III. Correlation Between Structural Integrity and Antimicrobial Activity
Cleavage of thioether bonds or disruption of internal rings directly abolishes Nisin’s antimicrobial activity. For instance, treating Nisin with reducing agents (e.g., dithiothreitol) can reduce some thioether bonds (particularly affecting Rings A and B), linearizing the molecule. This increases the minimum inhibitory concentration (MIC) against Staphylococcus aureus from 0.1 μg/mL to over 50 μg/mL. Genetic engineering replacement of key cysteine residues (e.g., mutating Cys19 to alanine) prevents Ring B formation, rendering Nisin nearly ineffective against Bacillus species.
Moreover, the stability of internal rings affects Nisin’s efficiency. Compared to linear antimicrobial peptides, cyclic Nisin (with thioether bonds) has a higher binding constant (Ka ≈ 10⁸ M⁻¹) for lipid II and dissociates more slowly, continuously blocking cell wall synthesis and disrupting membranes.
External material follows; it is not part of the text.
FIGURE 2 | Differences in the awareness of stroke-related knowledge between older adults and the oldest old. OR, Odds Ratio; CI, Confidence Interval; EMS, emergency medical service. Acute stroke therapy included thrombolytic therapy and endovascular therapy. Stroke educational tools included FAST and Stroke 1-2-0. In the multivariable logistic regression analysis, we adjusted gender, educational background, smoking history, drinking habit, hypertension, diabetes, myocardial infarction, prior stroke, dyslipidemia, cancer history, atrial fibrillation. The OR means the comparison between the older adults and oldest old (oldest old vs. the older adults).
This efficiency allows it to function at extremely low concentrations (typically 0.01–1 μg/mL), far lower than other natural antimicrobial peptides.
IV. Summary and Application Insights
Thioether bonds, by constructing stable internal rings, endow Nisin with resistance to degradation, target-binding specificity, and membrane-perforating ability—collectively forming the core of its antimicrobial activity. This structure-function relationship provides clear directions for Nisin modification and application: for example, optimizing thioether bond positions via directed mutagenesis to enhance binding to lipid II in specific pathogens, or chemically modifying Ring E to improve hydrophobicity for stronger membrane perforation. Additionally, protecting thioether bonds and ring structures (e.g., controlling pH and temperature during processing) is key to maintaining its efficacy.
A deep understanding of this relationship not only clarifies Nisin’s antimicrobial mechanism but also provides a molecular model for designing new high-efficiency antimicrobial peptides (e.g., artificial peptides mimicking Nisin’s cyclic structure), holding significant value in addressing drug-resistant bacterial infections and developing natural preservatives.